The Food Standards Agency approved the move in June this year, which is aimed at cutting the number of babies born with conditions such as spina bifida.

But the government called for a further review of recent studies linking folic acid to colon cancer.

Writing in the Lancet, the doctors said there was no evidence of a connection.

Folic acid is a synthetic form of folate, a B vitamin found in a wide variety of foods including liver and green leafy vegetables.

The chief medical officer for England, Sir Liam Donaldson, sent a letter to the FSA in October to ask them to consider two recent studies on colon cancer and folic acid.

The issue has been delayed for many years, largely due to concerns which have turned out not to be well founded Professor Roger Bayston

One study had looked at the effects of folic acid supplements in the prevention of colorectal adenomas - a type of benign tumour.

According to Professor Roger Bayston, associate professor for surgical infection at Nottingham University, the study found no reduction in adenoma risk but neither did the researchers find an increase.
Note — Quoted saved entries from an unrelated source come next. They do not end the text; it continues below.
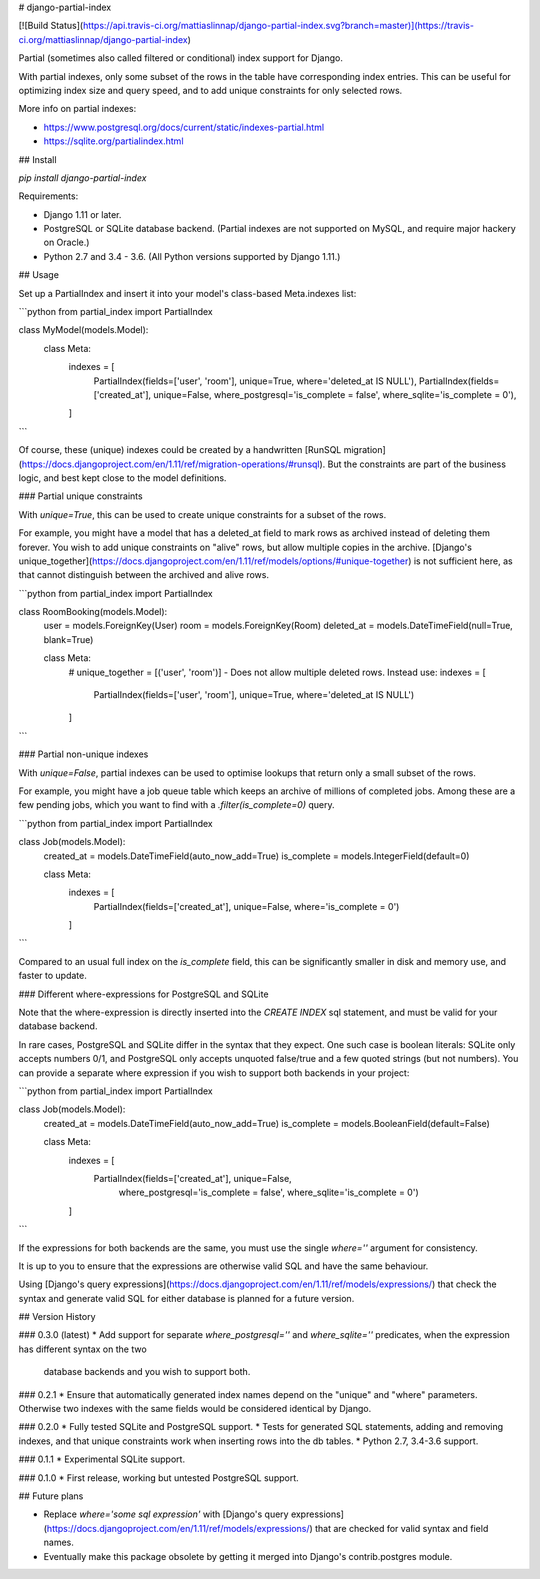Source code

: # django-partial-index

[![Build Status](https://api.travis-ci.org/mattiaslinnap/django-partial-index.svg?branch=master)](https://travis-ci.org/mattiaslinnap/django-partial-index)

Partial (sometimes also called filtered or conditional) index support for Django.

With partial indexes, only some subset of the rows in the table have corresponding index entries.
This can be useful for optimizing index size and query speed, and to add unique constraints for only selected rows.

More info on partial indexes:

* https://www.postgresql.org/docs/current/static/indexes-partial.html
* https://sqlite.org/partialindex.html


## Install

`pip install django-partial-index`

Requirements:

* Django 1.11 or later.
* PostgreSQL or SQLite database backend. (Partial indexes are not supported on MySQL, and require major hackery on Oracle.)
* Python 2.7 and 3.4 - 3.6. (All Python versions supported by Django 1.11.)

## Usage

Set up a PartialIndex and insert it into your model's class-based Meta.indexes list:

```python
from partial_index import PartialIndex

class MyModel(models.Model):
    class Meta:
        indexes = [
            PartialIndex(fields=['user', 'room'], unique=True, where='deleted_at IS NULL'),
            PartialIndex(fields=['created_at'], unique=False, where_postgresql='is_complete = false', where_sqlite='is_complete = 0'),
        ]
```

Of course, these (unique) indexes could be created by a handwritten [RunSQL migration](https://docs.djangoproject.com/en/1.11/ref/migration-operations/#runsql).
But the constraints are part of the business logic, and best kept close to the model definitions.

### Partial unique constraints

With `unique=True`, this can be used to create unique constraints for a subset of the rows.

For example, you might have a model that has a deleted_at field to mark rows as archived instead of deleting them forever.
You wish to add unique constraints on "alive" rows, but allow multiple copies in the archive.
[Django's unique_together](https://docs.djangoproject.com/en/1.11/ref/models/options/#unique-together) is not sufficient here, as that cannot
distinguish between the archived and alive rows.

```python
from partial_index import PartialIndex

class RoomBooking(models.Model):
    user = models.ForeignKey(User)
    room = models.ForeignKey(Room)
    deleted_at = models.DateTimeField(null=True, blank=True)

    class Meta:
        # unique_together = [('user', 'room')] - Does not allow multiple deleted rows. Instead use:
        indexes = [
            PartialIndex(fields=['user', 'room'], unique=True, where='deleted_at IS NULL')
        ]
```

### Partial non-unique indexes

With `unique=False`, partial indexes can be used to optimise lookups that return only a small subset of the rows.

For example, you might have a job queue table which keeps an archive of millions of completed jobs. Among these are a few pending jobs,
which you want to find with a `.filter(is_complete=0)` query.

```python
from partial_index import PartialIndex

class Job(models.Model):
    created_at = models.DateTimeField(auto_now_add=True)
    is_complete = models.IntegerField(default=0)

    class Meta:
        indexes = [
            PartialIndex(fields=['created_at'], unique=False, where='is_complete = 0')
        ]
```

Compared to an usual full index on the `is_complete` field, this can be significantly smaller in disk and memory use, and faster to update.

### Different where-expressions for PostgreSQL and SQLite

Note that the where-expression is directly inserted into the `CREATE INDEX` sql statement, and must be valid for your database backend.

In rare cases, PostgreSQL and SQLite differ in the syntax that they expect. One such case is boolean literals:
SQLite only accepts numbers 0/1, and PostgreSQL only accepts unquoted false/true and a few quoted strings (but not numbers). You can provide
a separate where expression if you wish to support both backends in your project:

```python
from partial_index import PartialIndex

class Job(models.Model):
    created_at = models.DateTimeField(auto_now_add=True)
    is_complete = models.BooleanField(default=False)

    class Meta:
        indexes = [
            PartialIndex(fields=['created_at'], unique=False,
                         where_postgresql='is_complete = false',
                         where_sqlite='is_complete = 0')
        ]
```

If the expressions for both backends are the same, you must use the single `where=''` argument for consistency.

It is up to you to ensure that the expressions are otherwise valid SQL and have the same behaviour.

Using [Django's query expressions](https://docs.djangoproject.com/en/1.11/ref/models/expressions/) that check the syntax and generate valid SQL
for either database is planned for a future version.


## Version History

### 0.3.0 (latest)
* Add support for separate `where_postgresql=''` and `where_sqlite=''` predicates, when the expression has different syntax on the two
 database backends and you wish to support both.

### 0.2.1
* Ensure that automatically generated index names depend on the "unique" and "where" parameters. Otherwise two indexes with the same fields would be considered identical by Django.

### 0.2.0
* Fully tested SQLite and PostgreSQL support.
* Tests for generated SQL statements, adding and removing indexes, and that unique constraints work when inserting rows into the db tables.
* Python 2.7, 3.4-3.6 support.

### 0.1.1
* Experimental SQLite support.

### 0.1.0
* First release, working but untested PostgreSQL support.

## Future plans

* Replace `where='some sql expression'` with [Django's query expressions](https://docs.djangoproject.com/en/1.11/ref/models/expressions/) that are checked for valid syntax and field names.
* Eventually make this package obsolete by getting it merged into Django's contrib.postgres module.


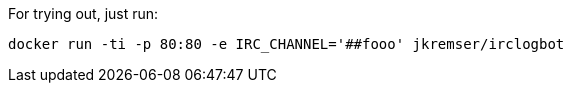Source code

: ifdef::env-github[]
[link=https://travis-ci.org/hawkular/hawkular]
image:https://badge.imagelayers.io/jkremser/irclogbot:latest.svg["Docker Image Layers", link="https://imagelayers.io/?images=jkremser/irclogbot:latest"]
endif::[]

For trying out, just run:

```bash
docker run -ti -p 80:80 -e IRC_CHANNEL='##fooo' jkremser/irclogbot
```
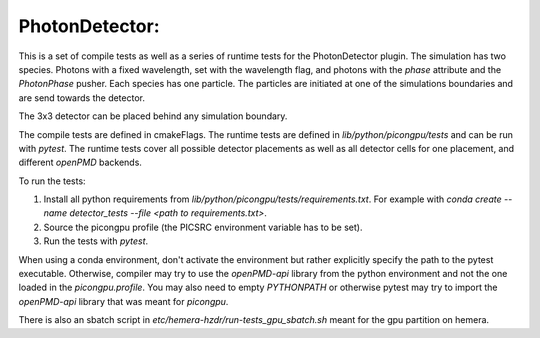 PhotonDetector:
===============
This is a set of compile tests as well as a series of runtime tests for the PhotonDetector plugin.
The simulation has two species.
Photons with a fixed wavelength, set with the wavelength flag, and photons with the `phase` attribute and the `PhotonPhase` pusher.
Each species has one particle.
The particles are initiated at one of the simulations boundaries and are send towards the detector.

The 3x3 detector can be placed behind any simulation boundary.

The compile tests are defined in cmakeFlags.
The runtime tests are defined in `lib/python/picongpu/tests` and can be run with `pytest`.
The runtime tests cover all possible detector placements as well as all detector cells for one placement, and different `openPMD` backends.

To run the tests:

#. Install all python requirements from `lib/python/picongpu/tests/requirements.txt`. For example with `conda create --name detector_tests --file <path to requirements.txt>`.
#. Source the picongpu profile (the PICSRC environment variable has to be set).
#. Run the tests with `pytest`.

When using a conda environment, don't activate the environment but rather explicitly specify the path to the pytest executable.
Otherwise, compiler may try to use the `openPMD-api` library from the python environment and not the one loaded in the `picongpu.profile`.
You may also need to empty `PYTHONPATH` or otherwise pytest may try to import the `openPMD-api` library that was meant for `picongpu`.

There is also an sbatch script in `etc/hemera-hzdr/run-tests_gpu_sbatch.sh` meant for the gpu partition on hemera.

.. sectionauthor:: Pawel Ordyna <p.ordyna (at) hzdr.de>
Professor Bayston, who is also chairman of the medical committee of the Association for Spina Bifida and Hydrocephalus, also criticised suggestions that folic acid fortification in 1998 in the US and in 1999 in Canada had led to a rise in cases of colon cancer.

A paper published earlier this year had raised the possibility of a link.

But cases of colon cancer began to rise before the introduction of folic acid into bread flour, he said.

And there had been an increase in detection in the number of cancers in the late 1990s because of more widespread screening.

Confidence

"The FSA and the chief medical officer can be confident in recommending that the government introduce the mandatory fortification of flour," said Professor Bayston.

He added the experts on the FSA committee had already very carefully considered the issue of possible cancer risks before making their recommendations.

"The issue has been delayed for many years, largely due to concerns which have turned out not to be well founded."

A spokesperson for the FSA said they would be considering the studies in question at a meeting next month but that they had already looked at the preliminary results.

Claire Williamson, nutrition scientist at the British Nutrition Foundation, said: "It is of paramount importance that the benefits and risks are considered in detail, before any policy decision at the population level is made."

Mandatory fortification has already been introduced in the US, Canada and Chile, where it has cut birth defect rates by up to half.